A challenge exists to deliver quality and value to consumers, for example, by providing mobile devices, such as cell phones and personal digital assistants, that are cost effective. Additionally, businesses may desire to provide new features to such mobile devices. Further, businesses may desire to enhance the performance of one or more components of such mobile devices.
The following detailed description references the drawings, wherein:
Image stabilization includes techniques used to reduce jitter associated with the motion of a camera. It can compensate for pan and tilt (angular movement, equivalent to yaw and pitch) of a camera or other imaging device. It can be used in still and video cameras, including those found in mobile devices such as cell phones and personal digital assistants (PDAs). With still cameras, movement or shake is particularly problematic at slow shutter speeds in lower lighting conditions. With video cameras, movement or shake causes visible frame-to-frame jitter in the recorded video.

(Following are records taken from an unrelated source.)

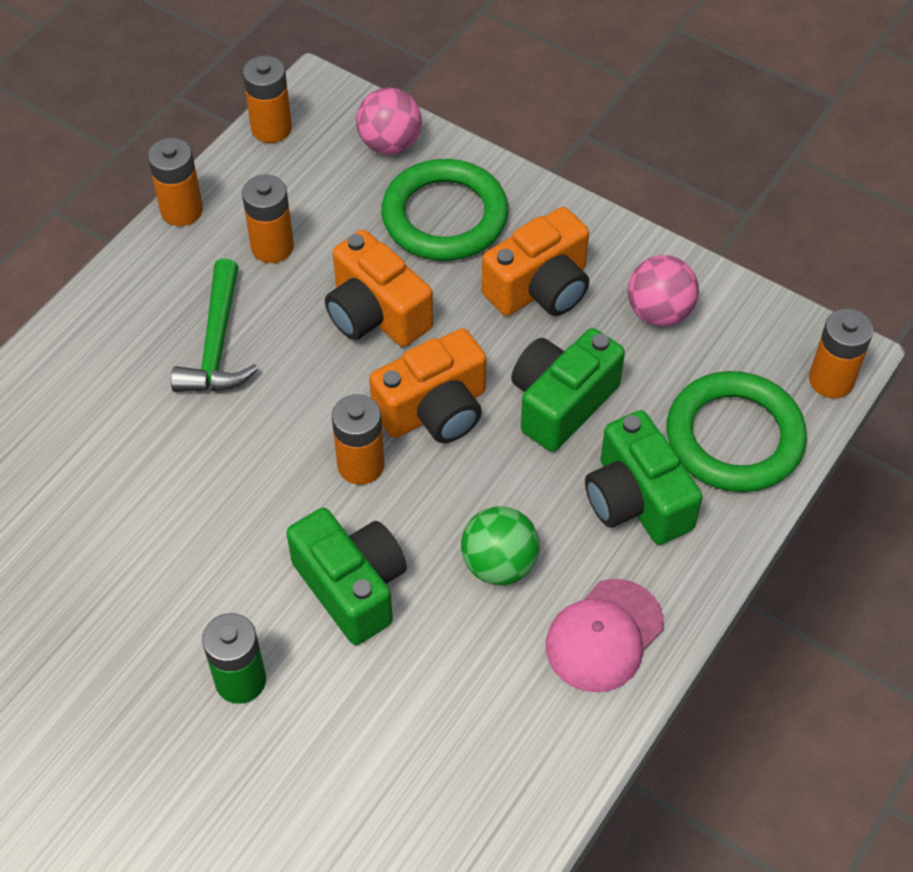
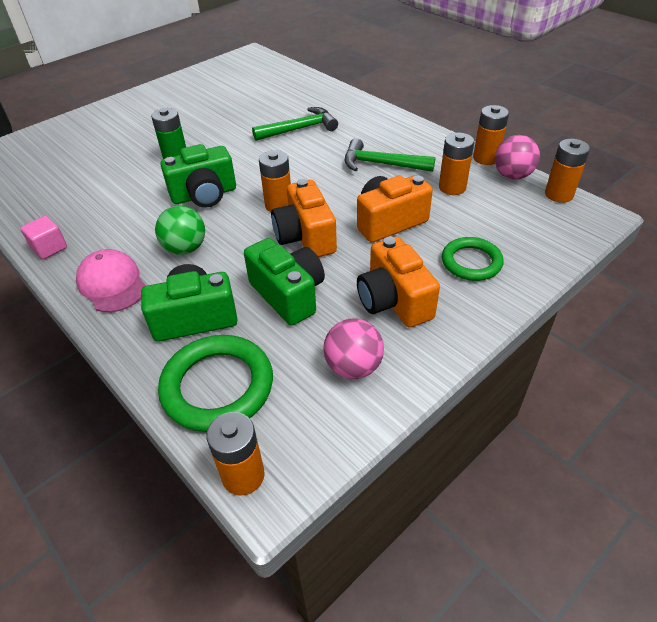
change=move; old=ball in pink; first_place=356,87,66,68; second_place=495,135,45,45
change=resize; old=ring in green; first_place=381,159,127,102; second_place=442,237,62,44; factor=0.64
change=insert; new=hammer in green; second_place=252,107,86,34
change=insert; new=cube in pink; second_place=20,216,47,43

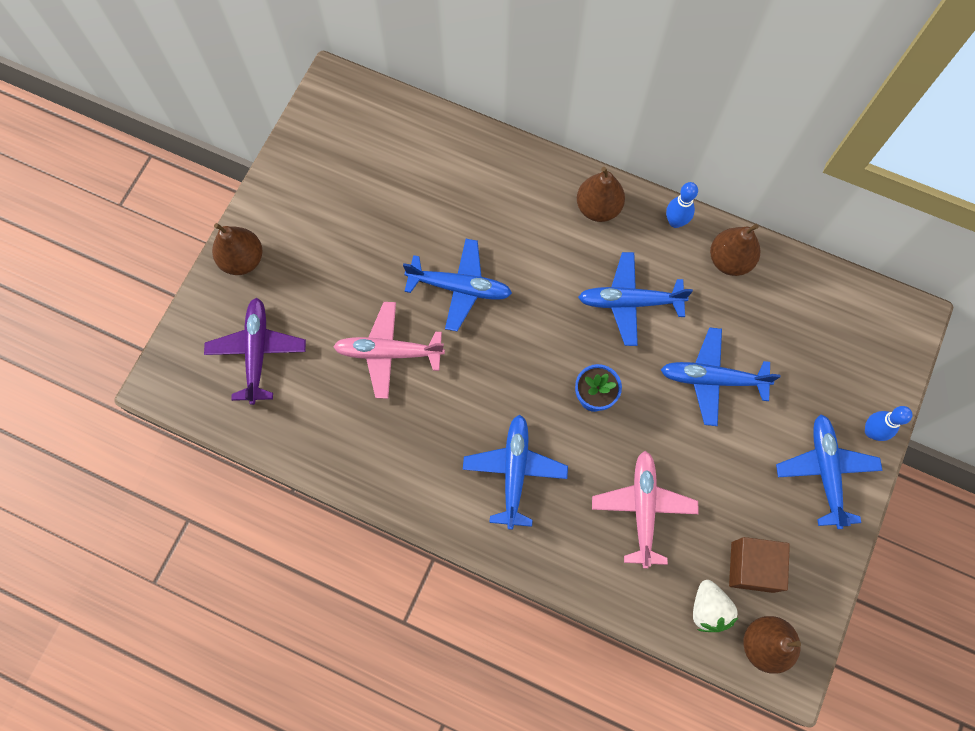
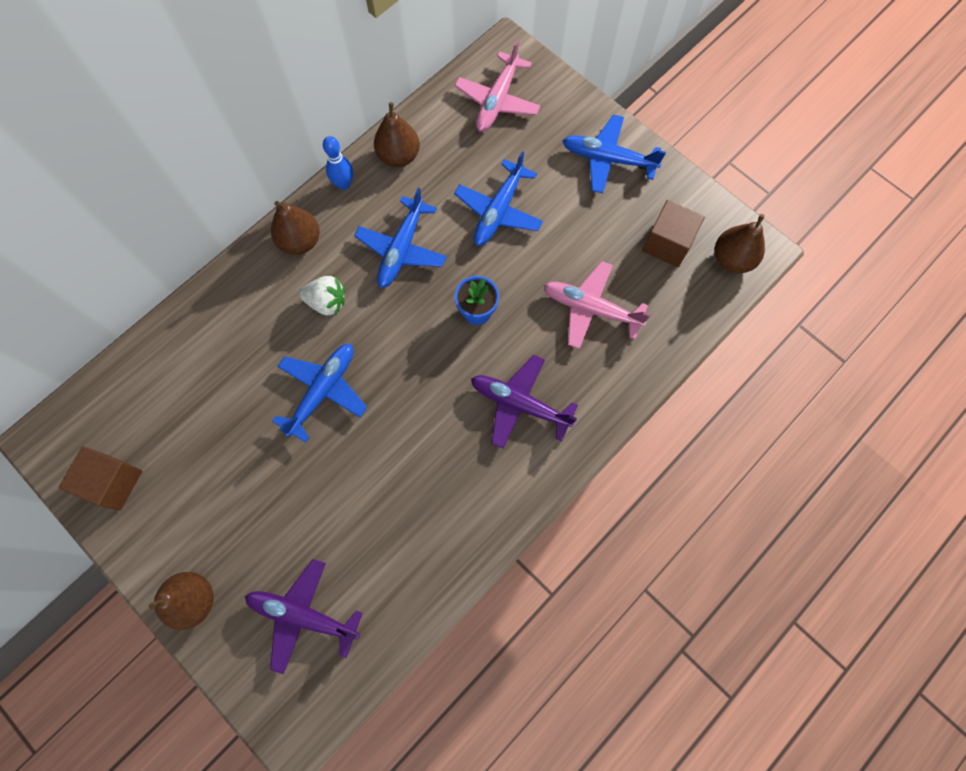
change=move; old=plane in pink; first_place=333,302,112,97; second_place=454,40,86,92
change=delete; old=bowling pin in blue; first_place=865,406,48,35
change=recolor; old=plane in blue; new=plane in purple; first_place=463,415,105,114; second_place=471,355,107,94
change=move; old=strawberry in white; first_place=693,580,46,52; second_place=299,276,46,40
change=insert; new=cube in brown; second_place=58,446,84,65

The quality of image stabilization depends in large part on two factors. First, the camera motion needs to be modeled and measured accurately. Second, the image stabilization technique needs to be able to distinguish between which part of the motion is intended and should be preserved and which part of the motion should be filtered out as unintended motion in order to produce a smooth result that is visually free from camera shake.
Solutions for image stabilization can generally be classified as either two-dimensional (2D) or three-dimensional (3D) according to the motion model that is used. Some 3D solutions may use Structure Form Motion algorithms to recover both the 3D camera motion and the 3D scene structure. This information can then be used to synthesize views as seen from a smooth camera trajectory. Such techniques can produce high quality results, but are computationally expensive and often lacking in robustness.
Two-dimensional techniques model the effect of camera motion on the imaged scenes as a 2D transform or homography (affine or perspective) between adjacent frames. These models are accurate if the scene is planar or if the camera motion consists only of rotations around an optical axis. Two-dimensional image stabilization techniques offer a better balance between performance, quality, and robustness than 3D image stabilization techniques. Two-dimensional techniques have a motion estimation component that needs to be carefully designed for accuracy while still enabling real-time performance. Image stabilization techniques that utilize direct or intensity-based motion estimation, such as optical flow or gradient descent searching, are often too expensive for real-time performance. Project profile correlation techniques can offer real-time performance in mobile devices, but have a lower accuracy and can typically model only translation instead of a more complete affine motion. Image stabilization techniques that utilize feature-based motion estimation typically use multi-scale methods such as scale invariant feature transform (SIFT) or speeded up robust features (SURF) which still tend to be short of real time performance.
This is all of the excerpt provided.